Survey your garden after the May 4 rainstorm. Heavy rain and gusty winds can break the neck of large flowers such as roses. Also:

* Keep an eye on new transplants or seedlings; they could take a pounding from the rain.

* Watch out for powdery mildew. Warmth following moist conditions can cause this fungal disease to “bloom,” too. If you see a leaf that looks like it’s dusted with powdered sugar, snip it off.

* After the storm, start setting out tomato transplants, but wait on the peppers and eggplants (they want warmer nights). Pinch off any flowers on new transplants to make them concentrate on establishing roots instead of setting premature fruit.

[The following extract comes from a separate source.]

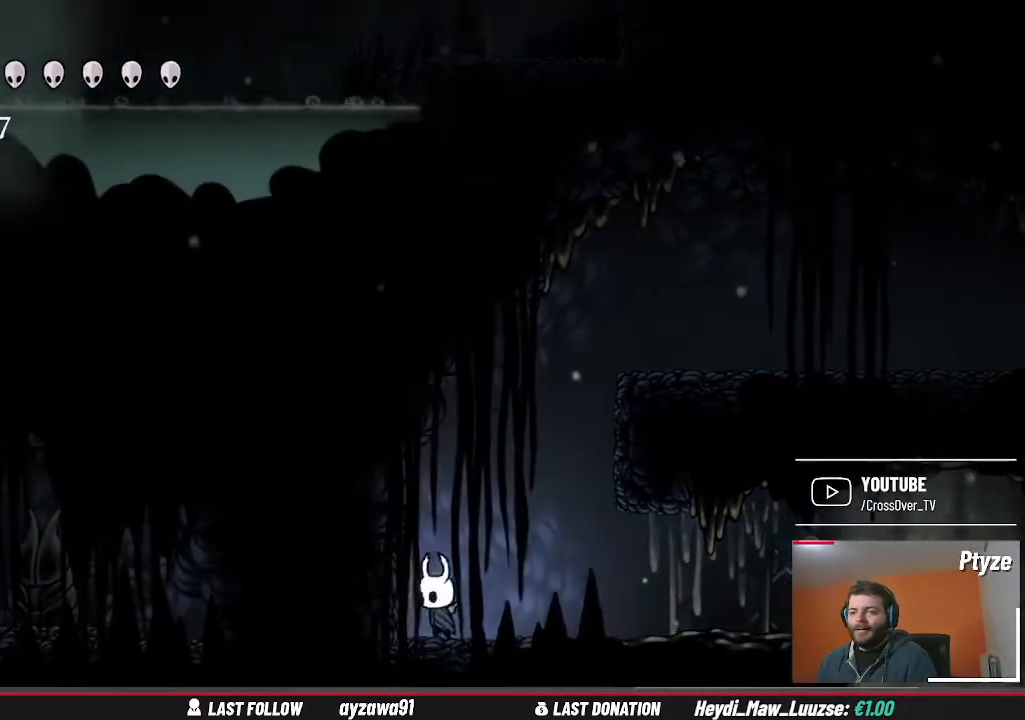
{"buttons": [], "left_stick": "left", "right_stick": "center", "events": []}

* Trim dead flowers but not leaves from spring-flowering bulbs such as daffodils and tulips. Those leaves gather energy to create next year's flowers. Also, give the bulbs a fertilizer boost after bloom.

* Pinch chrysanthemums back to 12 inches for fall flowers. Cut old stems to the ground.

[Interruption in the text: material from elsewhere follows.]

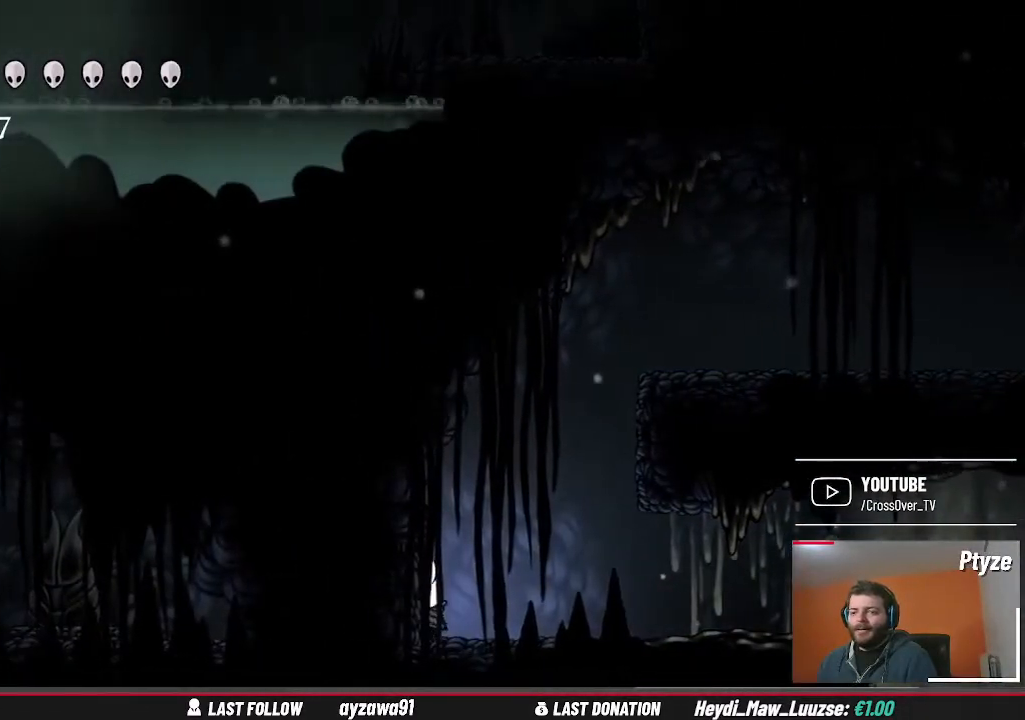
{"buttons": [], "left_stick": "right", "right_stick": "center", "events": [[133, "left_stick", "right"]]}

* Mulch around plants to conserve moisture and control weeds.

* From seed, plant beans, beets, cantaloupes, carrots, corn, cucumbers, melons, pumpkins, radishes and squash.

* Plant onion sets.

* In the flower garden, plant seeds for asters, cosmos, celosia, marigolds, salvia, sunflowers and zinnias. Transplant petunias, zinnias, geraniums and other summer bloomers.

* Plant perennials and dahlia tubers for summer bloom.

* Don’t wait; plant summer bulbs, such as gladiolus and tuberous begonias.

* Harvest cabbage, lettuce, peas and green onions.